Bacaan injil hari ini mengundang kita untuk melihat fiat Maria dalam rangka persiapan
diri menyongsong kelahiran Kristus. Fiat voluntas Tua (jadilah menurut kehendak-Mu)
merupakan tangapan iman Maria terhadap rencana keselamatan yang diwartakan malaikat
Gabriel bahwa ia dipilih Allah menjadi Theotokos. Bunda Maria mengungkapkan imannya
dengan ketaatan tanpa syarat kepada kehendak dan rencana Allah. Saat Maria mengungkapkan
fiat-nya, ia secara sadar memberikan dirinya sebagai palungan inkarnasi Ilahi di mana sabda
Allah terjadi dalam dirinya. Bunda Maria berani mengambil resiko mengandung tanpa suami
yang dalam tradisi Yahudi akan menerima stigma perzinahan dan berujung pada hukuman.
Dengan imannya, Maria menempatkan rencana keselamatan Allah sebagai prioritas. Ketaatan
Maria merupakan hasil dari kemurnian hidupnya di hadapan Allah.

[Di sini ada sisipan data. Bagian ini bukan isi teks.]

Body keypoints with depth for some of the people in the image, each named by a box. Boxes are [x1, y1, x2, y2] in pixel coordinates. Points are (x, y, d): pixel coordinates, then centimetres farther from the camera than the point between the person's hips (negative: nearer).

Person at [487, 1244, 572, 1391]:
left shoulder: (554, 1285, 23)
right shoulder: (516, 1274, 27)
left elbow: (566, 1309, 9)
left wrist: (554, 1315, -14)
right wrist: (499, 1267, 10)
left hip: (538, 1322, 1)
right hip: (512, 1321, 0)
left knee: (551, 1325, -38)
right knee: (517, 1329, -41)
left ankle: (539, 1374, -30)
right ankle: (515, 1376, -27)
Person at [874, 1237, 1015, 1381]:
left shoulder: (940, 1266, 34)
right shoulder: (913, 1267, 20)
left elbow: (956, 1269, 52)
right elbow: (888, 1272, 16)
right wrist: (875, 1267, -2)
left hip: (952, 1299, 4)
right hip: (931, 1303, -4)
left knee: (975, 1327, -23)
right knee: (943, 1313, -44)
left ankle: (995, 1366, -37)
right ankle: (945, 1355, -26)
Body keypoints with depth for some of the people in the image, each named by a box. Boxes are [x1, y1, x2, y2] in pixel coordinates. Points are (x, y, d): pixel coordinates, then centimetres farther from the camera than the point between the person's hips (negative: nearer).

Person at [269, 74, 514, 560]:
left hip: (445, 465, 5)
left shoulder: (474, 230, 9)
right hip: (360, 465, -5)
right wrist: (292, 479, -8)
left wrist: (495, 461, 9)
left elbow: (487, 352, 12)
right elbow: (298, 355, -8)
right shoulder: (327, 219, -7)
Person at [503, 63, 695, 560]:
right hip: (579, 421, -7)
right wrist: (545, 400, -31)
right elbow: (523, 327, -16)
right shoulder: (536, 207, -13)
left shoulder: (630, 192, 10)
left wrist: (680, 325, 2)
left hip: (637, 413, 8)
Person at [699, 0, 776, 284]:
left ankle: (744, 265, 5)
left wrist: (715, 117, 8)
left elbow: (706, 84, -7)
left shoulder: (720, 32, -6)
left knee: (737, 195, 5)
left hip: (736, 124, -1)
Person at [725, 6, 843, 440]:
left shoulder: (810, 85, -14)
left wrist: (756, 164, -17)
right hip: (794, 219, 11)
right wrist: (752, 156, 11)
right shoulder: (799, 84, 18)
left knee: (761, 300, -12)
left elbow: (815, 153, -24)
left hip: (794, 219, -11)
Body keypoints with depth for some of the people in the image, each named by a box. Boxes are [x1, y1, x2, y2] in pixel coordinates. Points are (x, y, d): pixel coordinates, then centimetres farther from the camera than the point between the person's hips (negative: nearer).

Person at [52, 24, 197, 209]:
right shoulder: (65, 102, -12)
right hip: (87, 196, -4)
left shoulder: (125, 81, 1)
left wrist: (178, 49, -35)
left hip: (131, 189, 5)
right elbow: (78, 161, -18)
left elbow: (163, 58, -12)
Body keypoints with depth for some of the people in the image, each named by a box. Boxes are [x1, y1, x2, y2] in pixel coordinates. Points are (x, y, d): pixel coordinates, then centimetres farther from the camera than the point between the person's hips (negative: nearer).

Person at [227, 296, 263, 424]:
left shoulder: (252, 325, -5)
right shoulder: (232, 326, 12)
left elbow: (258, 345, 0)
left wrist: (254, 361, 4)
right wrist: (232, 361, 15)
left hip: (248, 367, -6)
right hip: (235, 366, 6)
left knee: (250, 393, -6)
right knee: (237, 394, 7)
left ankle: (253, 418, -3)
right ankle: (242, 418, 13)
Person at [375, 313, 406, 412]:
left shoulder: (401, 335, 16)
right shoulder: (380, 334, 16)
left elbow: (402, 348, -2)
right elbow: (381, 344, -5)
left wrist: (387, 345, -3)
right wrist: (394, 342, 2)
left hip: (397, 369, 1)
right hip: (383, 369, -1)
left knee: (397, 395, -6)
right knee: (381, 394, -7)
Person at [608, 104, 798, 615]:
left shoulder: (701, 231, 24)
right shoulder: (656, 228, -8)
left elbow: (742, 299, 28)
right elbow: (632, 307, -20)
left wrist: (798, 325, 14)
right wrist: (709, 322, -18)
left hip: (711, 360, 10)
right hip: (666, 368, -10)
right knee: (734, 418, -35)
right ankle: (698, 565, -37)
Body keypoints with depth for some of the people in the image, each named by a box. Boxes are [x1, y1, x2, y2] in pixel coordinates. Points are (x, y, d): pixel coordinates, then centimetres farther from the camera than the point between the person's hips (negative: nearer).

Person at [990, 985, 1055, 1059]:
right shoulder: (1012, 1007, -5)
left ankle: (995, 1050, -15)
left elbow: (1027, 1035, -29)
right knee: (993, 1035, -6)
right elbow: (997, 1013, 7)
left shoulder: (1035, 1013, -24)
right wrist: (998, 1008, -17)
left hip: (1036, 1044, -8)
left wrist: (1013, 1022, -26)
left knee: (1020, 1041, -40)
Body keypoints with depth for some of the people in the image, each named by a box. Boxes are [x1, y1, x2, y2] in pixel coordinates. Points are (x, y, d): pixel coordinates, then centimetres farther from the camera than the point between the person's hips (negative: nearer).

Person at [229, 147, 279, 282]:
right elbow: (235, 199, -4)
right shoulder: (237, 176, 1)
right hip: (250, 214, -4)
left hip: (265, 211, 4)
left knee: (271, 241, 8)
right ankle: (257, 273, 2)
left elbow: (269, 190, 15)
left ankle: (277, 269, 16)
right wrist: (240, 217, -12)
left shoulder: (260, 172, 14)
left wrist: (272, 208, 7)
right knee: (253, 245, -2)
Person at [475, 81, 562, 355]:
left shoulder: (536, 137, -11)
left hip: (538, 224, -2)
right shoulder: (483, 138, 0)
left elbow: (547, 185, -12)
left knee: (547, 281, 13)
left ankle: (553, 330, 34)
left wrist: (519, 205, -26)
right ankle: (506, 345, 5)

Dalam menapaki ziarah tobat, hendaknya kita juga selalu berpegang pada spiritualitas
Fiat Voluntas Tua; menjadi seperti Maria yang membiarkan Allah menggunakan dirinya
seutuhnya demi rencana keselamatan. Sebagai ujud pertobatan, dalam spiritualitas Fiat Bunda
Maria kita diajak untuk memiliki beberapa sikap iman. Pertama, iman harus membawa kita pada
penyerahan diri yang total. Totalitas penyerahan diri berarti memberikan diri kepada Allah
sebagai subyek pewahyuan Ilahi. Kita harus secara sadar dan bebas menyerahkan diri seutuhnya
kepada Allah dengan kepenuhan akal budi dan kehendak dalam setiap tapak panggilan hidup
kita. Penyerahan diri yang total ini didasarkan pada kenyaknan bahwa Allah akan memberikan
dan mengerjakan yang terbaik dalam panggilan kita. Kedua, penyerahan diri yang total
menuntun kita pada ketaatan. Ketaatan adalah ikhrar kesetiaan pada kehendak Allah. Ketaatan di
sini bukanlah suatu bentuk kepatuhan buta, bukan pula soal merendahkan diri di hadapan
otoritas. Ketaatan ini lahir dari dari apa yang pernah dialami dan dijanjikan. Ketaatan seperti ini
harus diperhatikan dan dijalani oleh setiap pengikut Kristus sepeerti kita yang dipanggil secara
khusus dalam formasi panggilan ini. Seperti Yesus dan juga Bunda Maria, kita diundang untuk
taat kepada Bapa.

Ketiga, ketaatan kepada pertobatan sejati. Pertobatan sejati berakar pada kelahiran
kembali, dan dinyatakan dalam suatu kehidupan yang sadar oleh orang berdosa karena pekerjaan
Roh Kudus; suatu perubahan cara berfikir dan berkehendak untuk merubah perilakuh-perilaku
kita yang menyimpang, dan kemudian menciptakan komitmen untuk mengakui keberdosaan kita
dihadapan Tuhan. Sebagai calon imam, kita pun tidak terlepas dari pelbagai salah dan dosa baik
dalam pikiran, perkataan, perbuatan dan kelalaian. Namun Allah selalu mengundang kita untuk
secara sadar kembali kepada-Nya. Kita dipanggil Kembali kepada Allah sebagai sumber
kebenaran yang kelak akan menugaskan kita sebagai pekerja di tuan-tuaian-Nya.

Mari kita bersama merenung sejauh mana kita beriman kepada Allah? Sejauh mana kita
taat pada rencana Allah dalam panggilan ini? Sejauh mana kesetiaan kita kepada Allah yang
terwujud dan tindakan nyata kita dalam proses panggilan ini?